Work task:
Please copy out each line of the listing that contains the word "UNIQUE".
Material provided START
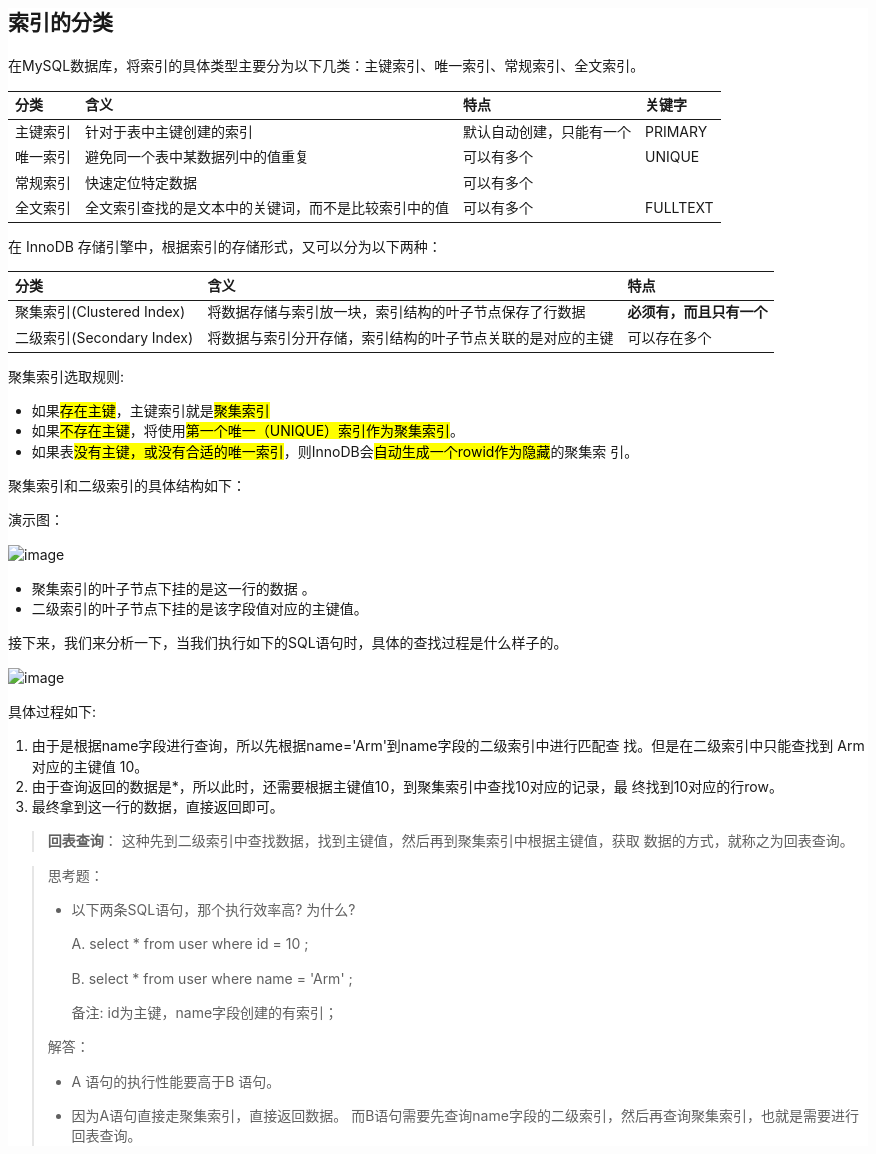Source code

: ## 索引的分类

在MySQL数据库，将索引的具体类型主要分为以下几类：主键索引、唯一索引、常规索引、全文索引。

| 分类     | 含义                                                 | 特点                     | 关键字   |
| :------- | :--------------------------------------------------- | :----------------------- | :------- |
| 主键索引 | 针对于表中主键创建的索引                             | 默认自动创建，只能有一个 | PRIMARY  |
| 唯一索引 | 避免同一个表中某数据列中的值重复                     | 可以有多个               | UNIQUE   |
| 常规索引 | 快速定位特定数据                                     | 可以有多个               |          |
| 全文索引 | 全文索引查找的是文本中的关键词，而不是比较索引中的值 | 可以有多个               | FULLTEXT |

在 InnoDB 存储引擎中，根据索引的存储形式，又可以分为以下两种：

| 分类                      | 含义                                                       | 特点                     |
| :------------------------ | :--------------------------------------------------------- | :----------------------- |
| 聚集索引(Clustered Index) | 将数据存储与索引放一块，索引结构的叶子节点保存了行数据     | **必须有，而且只有一个** |
| 二级索引(Secondary Index) | 将数据与索引分开存储，索引结构的叶子节点关联的是对应的主键 | 可以存在多个             |

聚集索引选取规则:

+ 如果<mark>存在主键</mark>，主键索引就是<mark>聚集索引</mark>
+ 如果<mark>不存在主键</mark>，将使用<mark>第一个唯一（UNIQUE）索引作为聚集索引</mark>。
+ 如果表<mark>没有主键，或没有合适的唯一索引</mark>，则InnoDB会<mark>自动生成一个rowid作为隐藏</mark>的聚集索
  引。

聚集索引和二级索引的具体结构如下：

演示图：

![image](https://jsd.cdn.zzko.cn/gh/xustudyxu/image-hosting1@master/20220924/image.1gn1yrumngio.webp)

+ 聚集索引的叶子节点下挂的是这一行的数据 。
+ 二级索引的叶子节点下挂的是该字段值对应的主键值。

接下来，我们来分析一下，当我们执行如下的SQL语句时，具体的查找过程是什么样子的。

![image](https://jsd.cdn.zzko.cn/gh/xustudyxu/image-hosting1@master/20220924/image.6wtz50o3aps0.webp)

具体过程如下:

1. 由于是根据name字段进行查询，所以先根据name='Arm'到name字段的二级索引中进行匹配查
   找。但是在二级索引中只能查找到 Arm 对应的主键值 10。
2. 由于查询返回的数据是*，所以此时，还需要根据主键值10，到聚集索引中查找10对应的记录，最
   终找到10对应的行row。
3. 最终拿到这一行的数据，直接返回即可。

> **回表查询**： 这种先到二级索引中查找数据，找到主键值，然后再到聚集索引中根据主键值，获取
> 数据的方式，就称之为回表查询。

> 思考题：
>
> + 以下两条SQL语句，那个执行效率高? 为什么?
>
>   A. select * from user where id = 10 ;
>
>   B. select * from user where name = 'Arm' ;
>
>   备注: id为主键，name字段创建的有索引；
>
> 解答：
>
> + A 语句的执行性能要高于B 语句。
>
> + 因为A语句直接走聚集索引，直接返回数据。 而B语句需要先查询name字段的二级索引，然后再查询聚集索引，也就是需要进行回表查询。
Material provided END
Solution:
| 唯一索引 | 避免同一个表中某数据列中的值重复                     | 可以有多个               | UNIQUE   |
+ 如果<mark>不存在主键</mark>，将使用<mark>第一个唯一（UNIQUE）索引作为聚集索引</mark>。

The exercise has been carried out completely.